### Working data

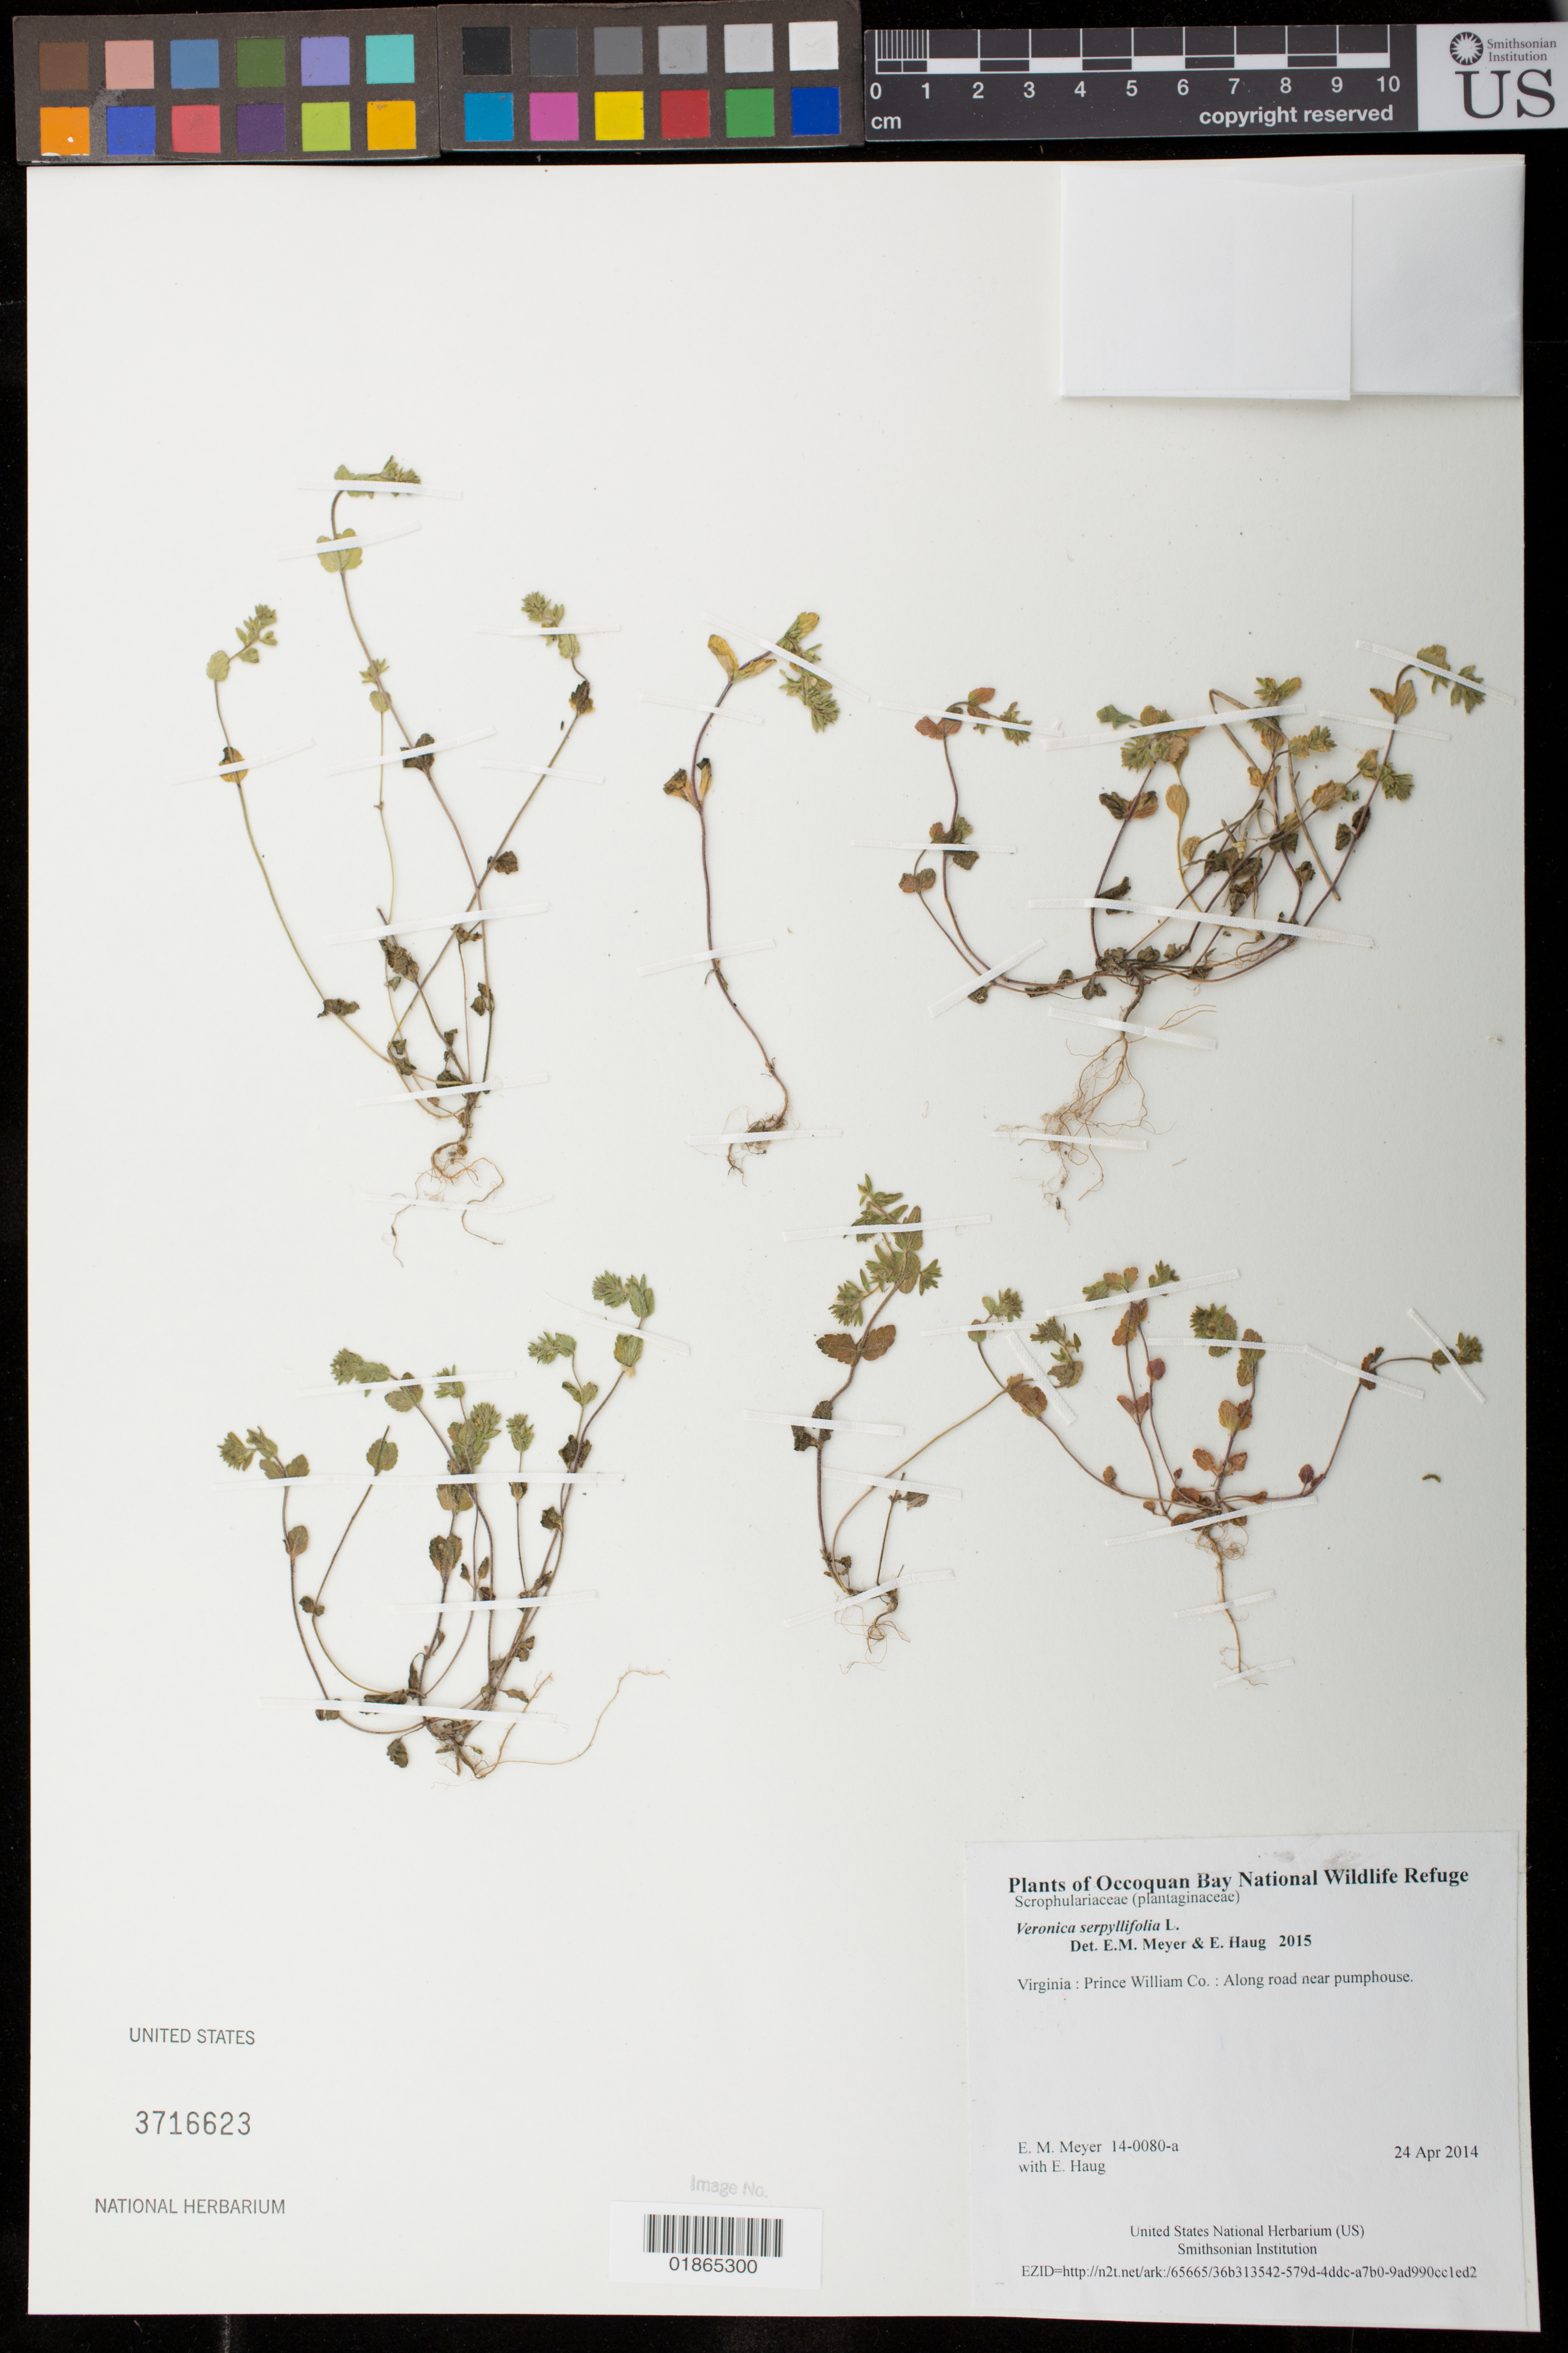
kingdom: Plantae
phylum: Tracheophyta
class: Magnoliopsida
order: Lamiales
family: Plantaginaceae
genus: Veronica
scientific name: Veronica serpyllifolia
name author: L.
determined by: Meyer, E. M.; Haug, E.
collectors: E. M. Meyer & E. Haug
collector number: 14-0080-a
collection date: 2014-04-24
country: United States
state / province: Virginia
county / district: Prince William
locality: Along road near pumphouse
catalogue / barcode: US 3716623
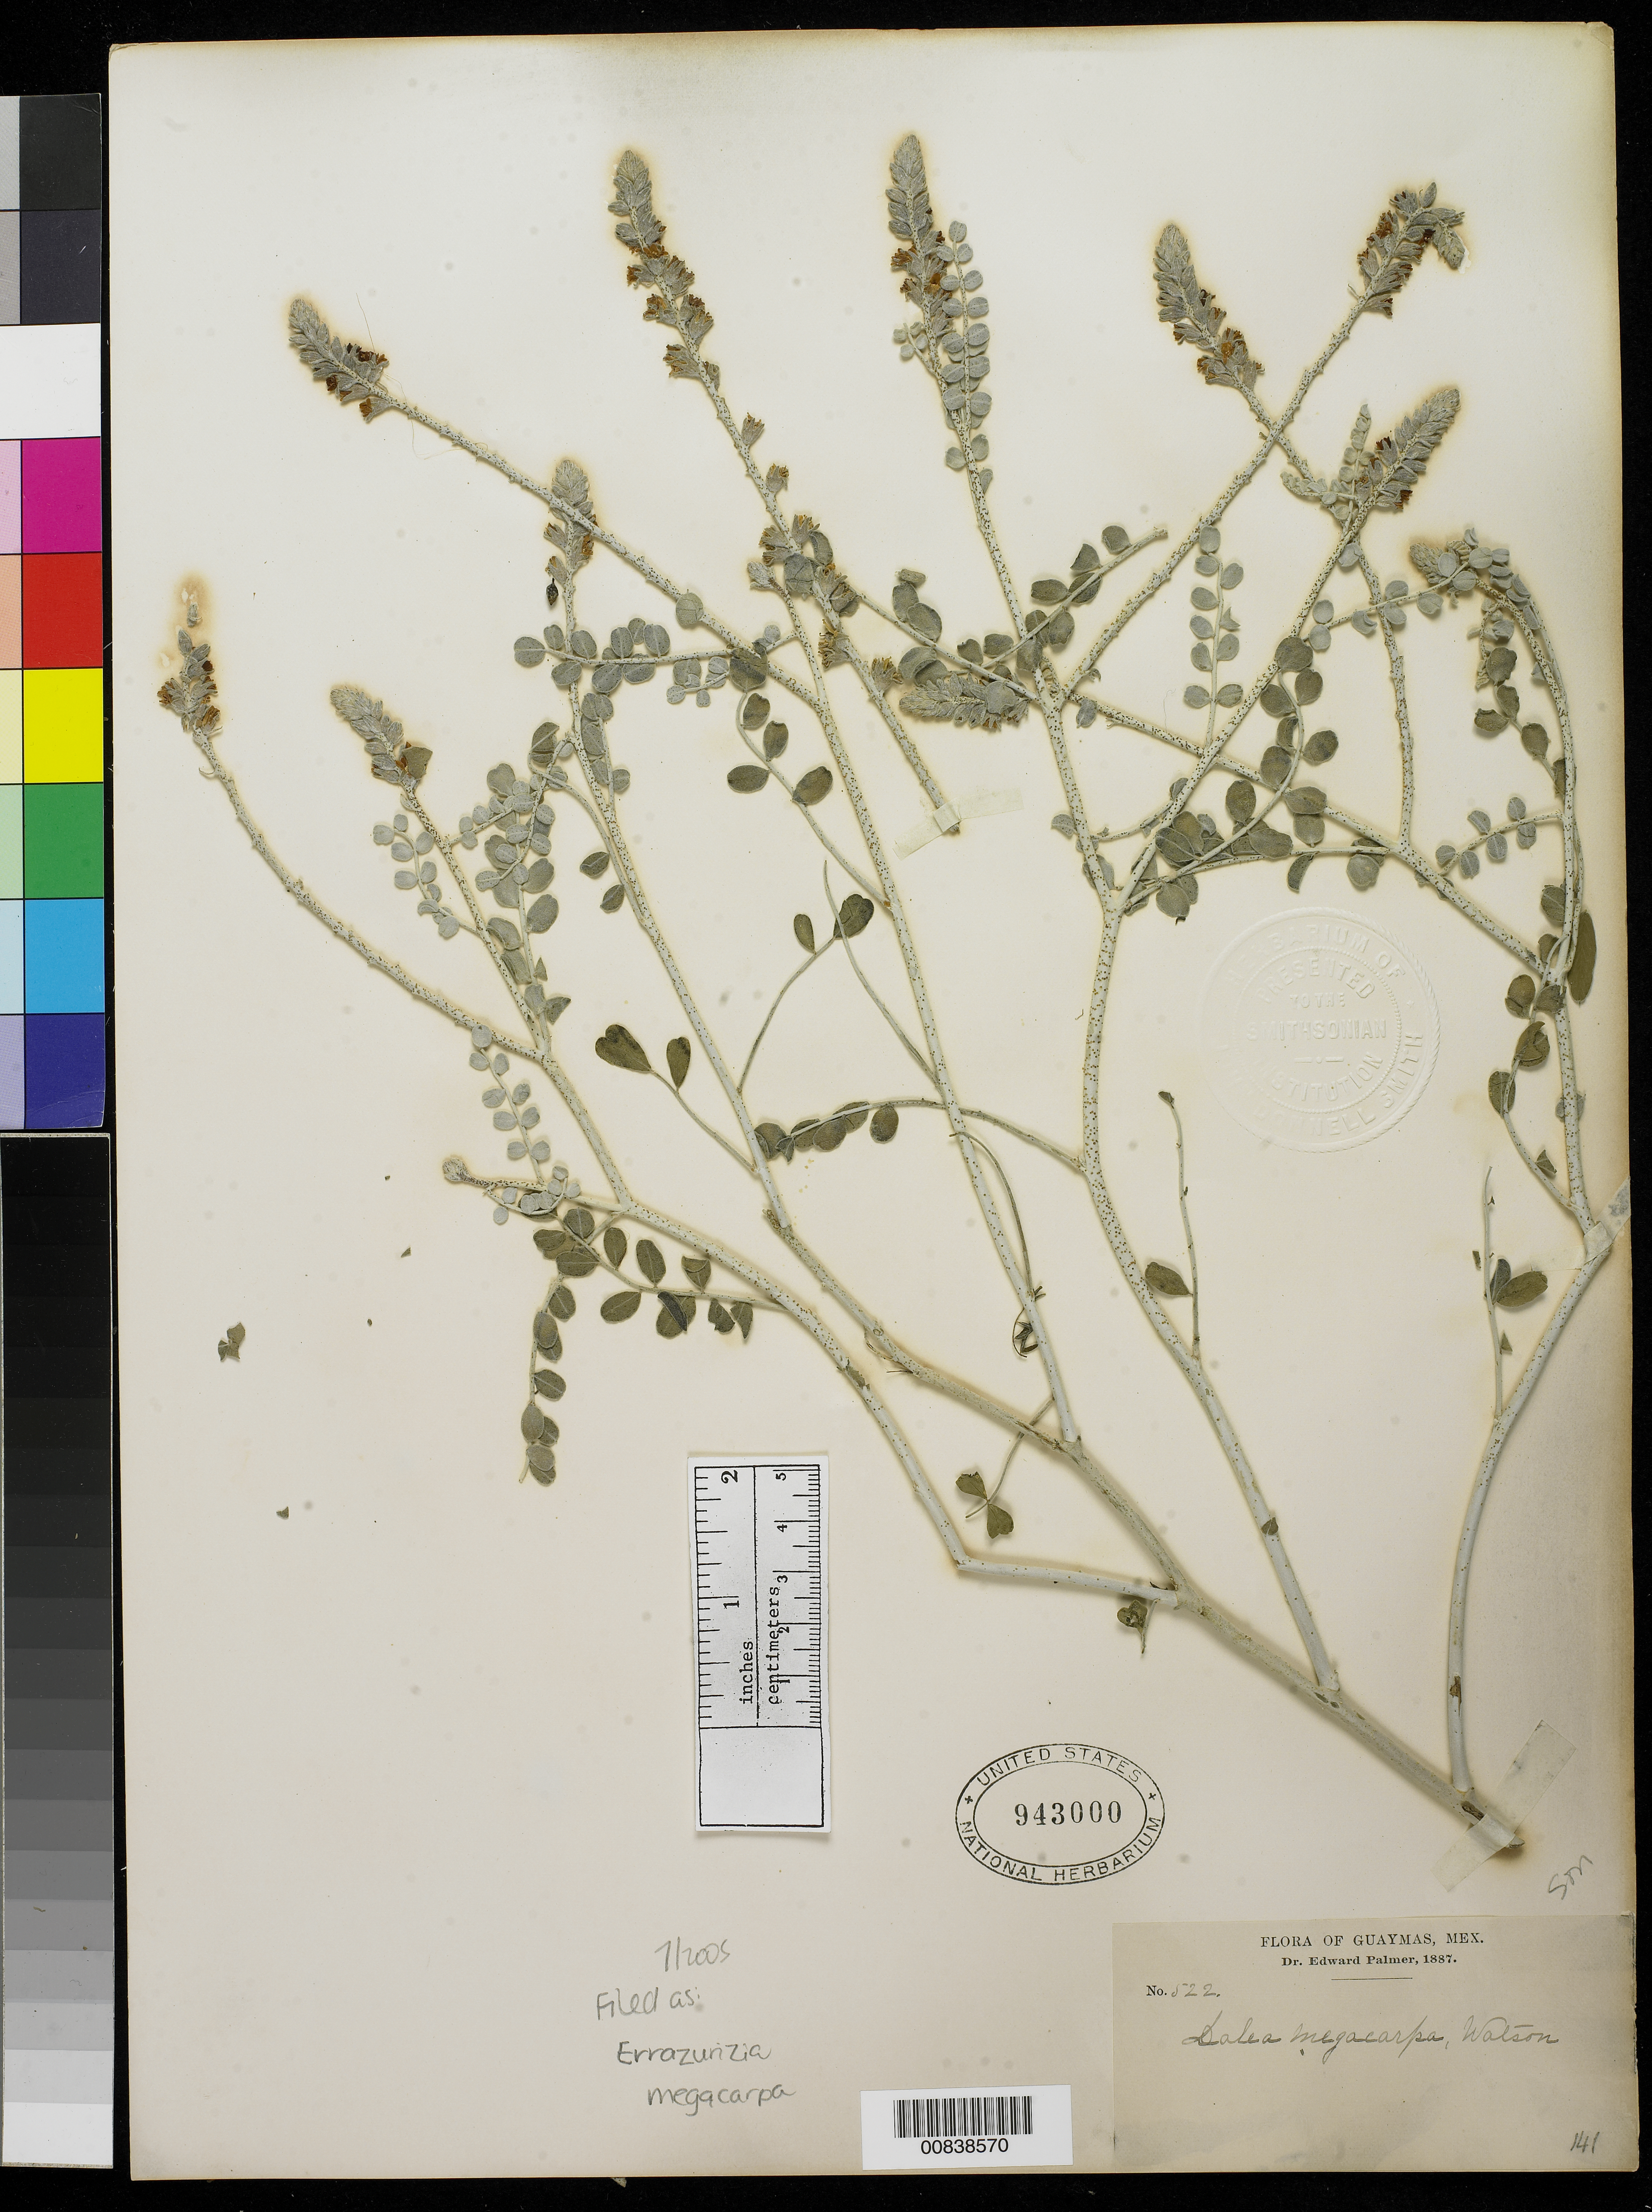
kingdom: Plantae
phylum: Tracheophyta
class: Magnoliopsida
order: Fabales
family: Fabaceae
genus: Errazurizia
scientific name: Errazurizia megacarpa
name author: I.M. Johnst.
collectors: E. Palmer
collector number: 522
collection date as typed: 1887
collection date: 1887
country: Mexico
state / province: Sonora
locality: Guaymas, Sonora.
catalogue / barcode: US 943000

### Aim of the task
Write out every line of the rows above with no changes, but leave out the picture lines.

### Expected answer
kingdom: Plantae
phylum: Tracheophyta
class: Magnoliopsida
order: Lamiales
family: Plantaginaceae
genus: Veronica
scientific name: Veronica serpyllifolia
name author: L.
determined by: Meyer, E. M.; Haug, E.
collectors: E. M. Meyer & E. Haug
collector number: 14-0080-a
collection date: 2014-04-24
country: United States
state / province: Virginia
county / district: Prince William
locality: Along road near pumphouse
catalogue / barcode: US 3716623
kingdom: Plantae
phylum: Tracheophyta
class: Magnoliopsida
order: Fabales
family: Fabaceae
genus: Errazurizia
scientific name: Errazurizia megacarpa
name author: I.M. Johnst.
collectors: E. Palmer
collector number: 522
collection date as typed: 1887
collection date: 1887
country: Mexico
state / province: Sonora
locality: Guaymas, Sonora.
catalogue / barcode: US 943000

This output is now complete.